Oh, Kim. Now I'm depressed again. I cried half the morning. On the upside, his heart is NOT enlarged (latest update), so they must have caught it early.
(no subject)
Date: 2010-04-30 12:48 am (UTC)As far as your other point . . . a lot of that stuff is not so statistically significant. There's a disproportionate amount of press about the things we can control, but it's a little bit like . . . it doesn't matter if you have a perfect roof or a crappy roof if a tornado hits. 8% of live births in the U.S. involve birth defects, of which about 6% are immediately reversible. That first number has been stable for a long time. The second has gone up over time. The number of birth defects attributable to environmental factors like what the mother eats or whether her neighbor used pesticides is maybe only 2%. In other words, of that 8%, 98% are due to replication errors - random chance - or genetic factors.
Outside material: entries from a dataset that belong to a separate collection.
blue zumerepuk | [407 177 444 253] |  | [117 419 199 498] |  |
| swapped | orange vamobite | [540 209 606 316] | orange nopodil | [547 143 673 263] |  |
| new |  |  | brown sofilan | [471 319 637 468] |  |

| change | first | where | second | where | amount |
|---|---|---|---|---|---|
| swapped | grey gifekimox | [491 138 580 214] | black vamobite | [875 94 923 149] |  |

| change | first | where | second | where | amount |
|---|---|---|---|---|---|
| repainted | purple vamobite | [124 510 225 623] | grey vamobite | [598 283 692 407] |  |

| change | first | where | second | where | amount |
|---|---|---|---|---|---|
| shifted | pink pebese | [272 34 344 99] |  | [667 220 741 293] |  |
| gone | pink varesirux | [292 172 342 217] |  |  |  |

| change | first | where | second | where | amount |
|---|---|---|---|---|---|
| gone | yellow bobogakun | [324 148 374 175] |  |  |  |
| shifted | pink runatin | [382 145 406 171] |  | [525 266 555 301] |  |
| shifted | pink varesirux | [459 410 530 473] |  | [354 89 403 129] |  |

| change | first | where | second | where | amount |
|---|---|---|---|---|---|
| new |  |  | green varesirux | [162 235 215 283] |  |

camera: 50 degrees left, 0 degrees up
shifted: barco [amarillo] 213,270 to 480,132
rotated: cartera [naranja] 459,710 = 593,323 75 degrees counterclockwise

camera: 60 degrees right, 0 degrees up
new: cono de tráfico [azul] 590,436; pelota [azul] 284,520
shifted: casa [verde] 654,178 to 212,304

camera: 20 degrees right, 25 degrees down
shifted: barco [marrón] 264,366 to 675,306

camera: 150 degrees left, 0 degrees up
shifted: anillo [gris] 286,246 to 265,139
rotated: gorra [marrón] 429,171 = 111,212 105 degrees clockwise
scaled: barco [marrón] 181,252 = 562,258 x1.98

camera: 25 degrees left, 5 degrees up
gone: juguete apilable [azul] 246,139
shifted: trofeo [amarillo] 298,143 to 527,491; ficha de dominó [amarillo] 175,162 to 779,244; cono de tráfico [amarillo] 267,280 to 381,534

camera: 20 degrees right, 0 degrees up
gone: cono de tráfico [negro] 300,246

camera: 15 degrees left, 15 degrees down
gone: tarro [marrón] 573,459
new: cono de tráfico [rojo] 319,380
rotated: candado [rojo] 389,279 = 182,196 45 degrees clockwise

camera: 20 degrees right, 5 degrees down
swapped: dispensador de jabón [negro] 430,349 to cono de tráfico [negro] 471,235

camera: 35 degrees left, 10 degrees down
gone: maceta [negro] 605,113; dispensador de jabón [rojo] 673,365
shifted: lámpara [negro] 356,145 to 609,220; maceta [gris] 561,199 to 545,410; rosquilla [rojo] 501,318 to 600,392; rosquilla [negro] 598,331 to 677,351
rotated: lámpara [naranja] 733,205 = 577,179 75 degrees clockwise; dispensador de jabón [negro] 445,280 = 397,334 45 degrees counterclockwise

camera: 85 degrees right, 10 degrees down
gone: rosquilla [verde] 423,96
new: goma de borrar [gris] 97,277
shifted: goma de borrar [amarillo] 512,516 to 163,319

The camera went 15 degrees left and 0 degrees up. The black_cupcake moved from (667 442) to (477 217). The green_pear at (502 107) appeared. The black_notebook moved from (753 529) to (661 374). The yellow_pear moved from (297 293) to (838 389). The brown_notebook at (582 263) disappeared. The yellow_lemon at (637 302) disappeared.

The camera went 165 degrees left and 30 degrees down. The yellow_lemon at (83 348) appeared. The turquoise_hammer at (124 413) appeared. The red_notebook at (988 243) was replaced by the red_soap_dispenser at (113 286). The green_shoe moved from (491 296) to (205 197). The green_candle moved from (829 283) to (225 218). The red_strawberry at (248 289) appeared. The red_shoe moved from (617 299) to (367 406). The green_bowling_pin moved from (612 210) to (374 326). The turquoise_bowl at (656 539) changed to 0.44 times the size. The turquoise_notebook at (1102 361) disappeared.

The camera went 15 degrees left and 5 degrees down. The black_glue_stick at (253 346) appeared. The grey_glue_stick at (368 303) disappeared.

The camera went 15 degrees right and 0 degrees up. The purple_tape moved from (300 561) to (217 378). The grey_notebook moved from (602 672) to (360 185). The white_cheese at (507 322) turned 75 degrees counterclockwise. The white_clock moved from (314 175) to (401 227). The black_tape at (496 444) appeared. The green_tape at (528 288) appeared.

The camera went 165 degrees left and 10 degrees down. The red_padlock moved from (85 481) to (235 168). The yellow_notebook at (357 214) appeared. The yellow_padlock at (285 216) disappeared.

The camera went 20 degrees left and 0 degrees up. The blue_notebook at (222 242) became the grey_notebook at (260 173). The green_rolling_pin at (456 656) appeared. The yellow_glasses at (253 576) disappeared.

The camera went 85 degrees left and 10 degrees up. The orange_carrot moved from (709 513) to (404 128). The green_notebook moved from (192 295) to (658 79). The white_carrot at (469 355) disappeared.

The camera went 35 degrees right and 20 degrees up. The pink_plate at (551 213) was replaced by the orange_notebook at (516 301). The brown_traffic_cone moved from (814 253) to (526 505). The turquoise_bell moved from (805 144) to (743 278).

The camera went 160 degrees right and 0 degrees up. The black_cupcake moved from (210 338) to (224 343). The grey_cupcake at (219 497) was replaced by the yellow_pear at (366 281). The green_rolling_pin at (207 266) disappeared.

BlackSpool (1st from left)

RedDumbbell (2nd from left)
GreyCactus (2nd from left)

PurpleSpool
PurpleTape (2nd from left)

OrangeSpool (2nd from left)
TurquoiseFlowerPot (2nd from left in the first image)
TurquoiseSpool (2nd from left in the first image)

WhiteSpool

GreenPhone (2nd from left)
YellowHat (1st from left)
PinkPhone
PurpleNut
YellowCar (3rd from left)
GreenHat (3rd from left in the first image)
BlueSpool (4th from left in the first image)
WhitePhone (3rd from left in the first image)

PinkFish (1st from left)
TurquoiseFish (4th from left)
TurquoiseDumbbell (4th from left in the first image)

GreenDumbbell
There's a point at which I say there is too high a cost of trying to prevent a tiny percent of an already small fraction, especially when the things one would have to stop would mean large numbers of people starving or dying of malaria or any number of other terrible things. Let alone the sanity of the mother.
I will say straight up regarding men's infertility that there's a lot of credible evidence that it's the result of a lot of soy consumption (as fetuses, as children, as adults), because soy is a pseudoestrogen. That seems to be one of the credible actual dangers. However, generally, I'm skeptical of a lot of the numbers of "increasing rates of whatever due to environmental factors of the last 50 years" because one of the reason we're seeing increasing rates of all kinds of things as adults is because in the past those people wouldn't have survived to become as adults, or we wouldn't have had the sophistication to diagnose their problems and database them. If something doesn't have a clear effect over a 10 year period or shorter, I discount it because there are too many complicating factors. I say this as someone who's studied econometric analysis, which is what a lot of these long-term studies rely on.